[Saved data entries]

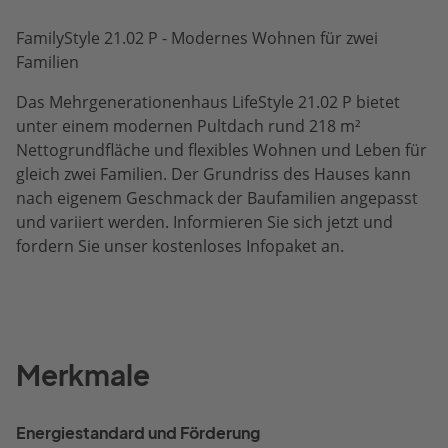
FamilyStyle 21.02 P - Modernes Wohnen für zwei
Familien
Das Mehrgenerationenhaus LifeStyle 21.02 P bietet
unter einem modernen Pultdach rund 218 m²
Nettogrundfläche und flexibles Wohnen und Leben für
gleich zwei Familien. Der Grundriss des Hauses kann
nach eigenem Geschmack der Baufamilien angepasst
und variiert werden. Informieren Sie sich jetzt und
fordern Sie unser kostenloses Infopaket an.
Merkmale
Energiestandard und Förderung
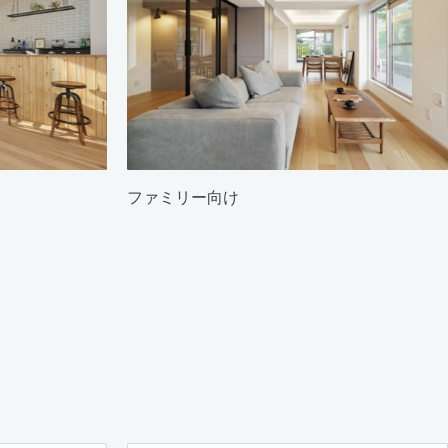
ファミリー向け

## Your instructions
For each line in the entries that contains the string "Wohnen", make a copy.

## Exercise solution
FamilyStyle 21.02 P - Modernes Wohnen für zwei
Nettogrundfläche und flexibles Wohnen und Leben für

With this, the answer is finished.